[Material to process — start]

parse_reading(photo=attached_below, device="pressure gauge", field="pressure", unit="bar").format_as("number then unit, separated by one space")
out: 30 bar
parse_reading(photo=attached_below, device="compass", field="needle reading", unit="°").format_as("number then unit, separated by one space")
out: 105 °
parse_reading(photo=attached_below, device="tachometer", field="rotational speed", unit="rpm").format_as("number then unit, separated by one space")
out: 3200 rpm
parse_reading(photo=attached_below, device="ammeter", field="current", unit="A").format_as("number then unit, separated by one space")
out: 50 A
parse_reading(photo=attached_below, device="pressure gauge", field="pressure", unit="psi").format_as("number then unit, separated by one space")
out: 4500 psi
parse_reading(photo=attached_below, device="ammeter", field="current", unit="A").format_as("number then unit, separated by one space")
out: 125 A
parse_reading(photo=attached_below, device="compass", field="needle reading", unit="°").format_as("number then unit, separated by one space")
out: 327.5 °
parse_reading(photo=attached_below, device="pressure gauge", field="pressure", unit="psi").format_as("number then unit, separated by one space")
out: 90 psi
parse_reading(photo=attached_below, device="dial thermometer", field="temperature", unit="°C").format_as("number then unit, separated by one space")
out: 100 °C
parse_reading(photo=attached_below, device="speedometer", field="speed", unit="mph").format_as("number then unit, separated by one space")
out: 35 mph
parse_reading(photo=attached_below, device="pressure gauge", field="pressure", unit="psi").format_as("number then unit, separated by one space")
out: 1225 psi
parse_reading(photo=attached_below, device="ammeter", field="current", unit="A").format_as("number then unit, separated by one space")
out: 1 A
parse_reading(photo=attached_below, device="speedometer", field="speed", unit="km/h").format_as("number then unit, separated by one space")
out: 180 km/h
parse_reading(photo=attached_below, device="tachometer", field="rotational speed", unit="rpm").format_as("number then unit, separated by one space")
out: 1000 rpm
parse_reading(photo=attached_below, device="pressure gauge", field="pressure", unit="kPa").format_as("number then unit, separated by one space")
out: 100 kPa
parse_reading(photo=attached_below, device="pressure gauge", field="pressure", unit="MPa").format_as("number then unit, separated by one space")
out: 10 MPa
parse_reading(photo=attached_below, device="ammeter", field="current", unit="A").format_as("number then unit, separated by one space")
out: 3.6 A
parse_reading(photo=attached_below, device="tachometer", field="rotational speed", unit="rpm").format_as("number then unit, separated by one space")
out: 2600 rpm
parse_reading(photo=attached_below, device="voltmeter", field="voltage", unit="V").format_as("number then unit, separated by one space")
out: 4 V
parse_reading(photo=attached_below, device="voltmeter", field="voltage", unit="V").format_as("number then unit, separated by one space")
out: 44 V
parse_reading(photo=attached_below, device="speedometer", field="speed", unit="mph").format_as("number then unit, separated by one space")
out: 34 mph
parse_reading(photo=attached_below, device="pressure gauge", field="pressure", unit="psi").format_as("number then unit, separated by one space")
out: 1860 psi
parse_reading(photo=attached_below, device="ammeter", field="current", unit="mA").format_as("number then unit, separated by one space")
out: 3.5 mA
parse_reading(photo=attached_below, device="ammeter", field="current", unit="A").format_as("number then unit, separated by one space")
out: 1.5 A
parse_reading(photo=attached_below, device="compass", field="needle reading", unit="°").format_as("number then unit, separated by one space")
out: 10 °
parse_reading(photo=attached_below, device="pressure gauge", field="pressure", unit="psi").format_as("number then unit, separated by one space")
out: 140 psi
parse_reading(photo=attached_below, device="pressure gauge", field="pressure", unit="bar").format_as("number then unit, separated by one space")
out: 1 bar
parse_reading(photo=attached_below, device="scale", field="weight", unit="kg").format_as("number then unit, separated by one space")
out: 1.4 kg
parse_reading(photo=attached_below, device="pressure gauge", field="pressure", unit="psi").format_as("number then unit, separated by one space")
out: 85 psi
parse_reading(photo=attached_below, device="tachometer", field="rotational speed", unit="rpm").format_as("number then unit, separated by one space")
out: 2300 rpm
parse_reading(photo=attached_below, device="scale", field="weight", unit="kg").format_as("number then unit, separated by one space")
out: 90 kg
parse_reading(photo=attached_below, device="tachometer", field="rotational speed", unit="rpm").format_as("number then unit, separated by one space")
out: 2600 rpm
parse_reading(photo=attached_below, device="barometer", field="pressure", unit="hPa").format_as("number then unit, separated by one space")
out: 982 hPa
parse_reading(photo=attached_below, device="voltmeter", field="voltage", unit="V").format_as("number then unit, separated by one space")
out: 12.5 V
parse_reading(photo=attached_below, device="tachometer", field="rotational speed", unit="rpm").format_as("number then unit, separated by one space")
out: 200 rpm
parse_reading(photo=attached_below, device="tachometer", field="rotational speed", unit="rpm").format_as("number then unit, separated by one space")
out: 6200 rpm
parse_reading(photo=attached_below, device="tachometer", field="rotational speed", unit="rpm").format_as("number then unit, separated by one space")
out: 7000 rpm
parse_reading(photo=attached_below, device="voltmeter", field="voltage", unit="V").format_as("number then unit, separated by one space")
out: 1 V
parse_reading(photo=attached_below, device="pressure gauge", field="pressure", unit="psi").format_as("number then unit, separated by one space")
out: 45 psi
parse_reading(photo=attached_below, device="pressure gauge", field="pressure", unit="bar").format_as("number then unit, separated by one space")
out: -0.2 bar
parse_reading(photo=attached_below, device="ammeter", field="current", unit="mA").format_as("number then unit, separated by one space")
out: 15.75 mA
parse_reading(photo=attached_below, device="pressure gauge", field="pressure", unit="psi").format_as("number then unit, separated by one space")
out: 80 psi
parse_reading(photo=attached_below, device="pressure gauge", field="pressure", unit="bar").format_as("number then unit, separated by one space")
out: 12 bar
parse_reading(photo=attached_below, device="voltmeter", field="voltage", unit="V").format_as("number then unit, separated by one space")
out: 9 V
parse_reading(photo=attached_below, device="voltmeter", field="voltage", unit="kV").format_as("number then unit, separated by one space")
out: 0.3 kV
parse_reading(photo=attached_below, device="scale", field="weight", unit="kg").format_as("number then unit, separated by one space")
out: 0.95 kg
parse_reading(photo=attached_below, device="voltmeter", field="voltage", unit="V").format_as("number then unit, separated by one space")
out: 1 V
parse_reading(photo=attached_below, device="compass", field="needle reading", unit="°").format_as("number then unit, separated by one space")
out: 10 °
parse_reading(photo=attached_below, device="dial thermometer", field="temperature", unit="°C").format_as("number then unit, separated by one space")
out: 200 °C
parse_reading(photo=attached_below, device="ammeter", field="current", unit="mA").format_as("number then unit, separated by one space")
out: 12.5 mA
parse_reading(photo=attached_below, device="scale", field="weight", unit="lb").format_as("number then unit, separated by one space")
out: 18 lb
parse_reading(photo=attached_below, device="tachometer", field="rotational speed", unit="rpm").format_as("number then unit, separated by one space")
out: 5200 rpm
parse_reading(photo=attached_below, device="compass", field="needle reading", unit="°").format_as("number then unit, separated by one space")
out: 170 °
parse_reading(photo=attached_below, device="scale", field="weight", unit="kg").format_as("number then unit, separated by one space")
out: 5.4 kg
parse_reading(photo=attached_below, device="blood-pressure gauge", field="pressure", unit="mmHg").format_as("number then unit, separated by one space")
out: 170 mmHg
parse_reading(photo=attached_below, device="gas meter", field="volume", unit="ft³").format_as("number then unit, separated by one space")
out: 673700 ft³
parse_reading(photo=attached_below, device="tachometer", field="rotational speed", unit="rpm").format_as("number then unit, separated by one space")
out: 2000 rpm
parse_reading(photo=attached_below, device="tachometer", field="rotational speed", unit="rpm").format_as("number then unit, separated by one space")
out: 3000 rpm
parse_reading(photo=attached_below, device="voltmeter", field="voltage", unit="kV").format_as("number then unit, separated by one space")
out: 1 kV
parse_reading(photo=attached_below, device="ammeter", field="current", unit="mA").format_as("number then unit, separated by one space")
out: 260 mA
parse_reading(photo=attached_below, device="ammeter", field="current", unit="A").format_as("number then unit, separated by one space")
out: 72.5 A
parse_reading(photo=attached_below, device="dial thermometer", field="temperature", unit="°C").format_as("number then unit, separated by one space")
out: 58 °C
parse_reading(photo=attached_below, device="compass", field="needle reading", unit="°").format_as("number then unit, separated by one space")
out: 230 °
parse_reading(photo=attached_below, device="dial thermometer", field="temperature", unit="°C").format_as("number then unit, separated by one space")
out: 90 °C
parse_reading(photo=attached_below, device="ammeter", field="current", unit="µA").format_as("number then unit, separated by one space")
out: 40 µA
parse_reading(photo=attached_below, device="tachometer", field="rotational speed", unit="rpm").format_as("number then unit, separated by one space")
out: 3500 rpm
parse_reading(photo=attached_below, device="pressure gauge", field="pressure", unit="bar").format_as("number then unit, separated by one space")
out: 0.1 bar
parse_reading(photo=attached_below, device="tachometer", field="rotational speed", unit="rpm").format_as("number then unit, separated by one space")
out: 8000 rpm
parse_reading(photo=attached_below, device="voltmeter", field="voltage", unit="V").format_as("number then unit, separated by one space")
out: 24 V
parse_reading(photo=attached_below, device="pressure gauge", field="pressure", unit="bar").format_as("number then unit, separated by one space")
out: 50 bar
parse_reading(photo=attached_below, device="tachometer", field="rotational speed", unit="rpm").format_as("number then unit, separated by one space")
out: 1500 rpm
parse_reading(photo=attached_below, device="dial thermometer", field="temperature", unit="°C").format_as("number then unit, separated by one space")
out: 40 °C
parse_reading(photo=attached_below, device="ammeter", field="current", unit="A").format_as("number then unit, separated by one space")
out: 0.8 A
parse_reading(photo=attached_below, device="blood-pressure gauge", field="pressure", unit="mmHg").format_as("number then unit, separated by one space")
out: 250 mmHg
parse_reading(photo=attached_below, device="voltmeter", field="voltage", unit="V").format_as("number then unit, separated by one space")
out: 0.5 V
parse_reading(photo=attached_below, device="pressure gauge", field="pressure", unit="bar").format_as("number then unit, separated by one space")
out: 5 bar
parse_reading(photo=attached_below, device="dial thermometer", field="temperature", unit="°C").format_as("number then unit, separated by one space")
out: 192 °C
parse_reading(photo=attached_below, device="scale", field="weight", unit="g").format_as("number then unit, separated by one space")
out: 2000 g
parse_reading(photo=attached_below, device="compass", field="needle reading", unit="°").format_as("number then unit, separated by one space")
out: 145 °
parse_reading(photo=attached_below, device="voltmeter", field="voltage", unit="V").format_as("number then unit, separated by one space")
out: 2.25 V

[Material to process — finish]

▶ _What you will do_:
Write out the lines from the first one through the line that holds "out: 327.5 °", both included, swapping "ammeter" for "current meter" and keeping everything else the same.

▶ _Answer space_:
parse_reading(photo=attached_below, device="pressure gauge", field="pressure", unit="bar").format_as("number then unit, separated by one space")
out: 30 bar
parse_reading(photo=attached_below, device="compass", field="needle reading", unit="°").format_as("number then unit, separated by one space")
out: 105 °
parse_reading(photo=attached_below, device="tachometer", field="rotational speed", unit="rpm").format_as("number then unit, separated by one space")
out: 3200 rpm
parse_reading(photo=attached_below, device="current meter", field="current", unit="A").format_as("number then unit, separated by one space")
out: 50 A
parse_reading(photo=attached_below, device="pressure gauge", field="pressure", unit="psi").format_as("number then unit, separated by one space")
out: 4500 psi
parse_reading(photo=attached_below, device="current meter", field="current", unit="A").format_as("number then unit, separated by one space")
out: 125 A
parse_reading(photo=attached_below, device="compass", field="needle reading", unit="°").format_as("number then unit, separated by one space")
out: 327.5 °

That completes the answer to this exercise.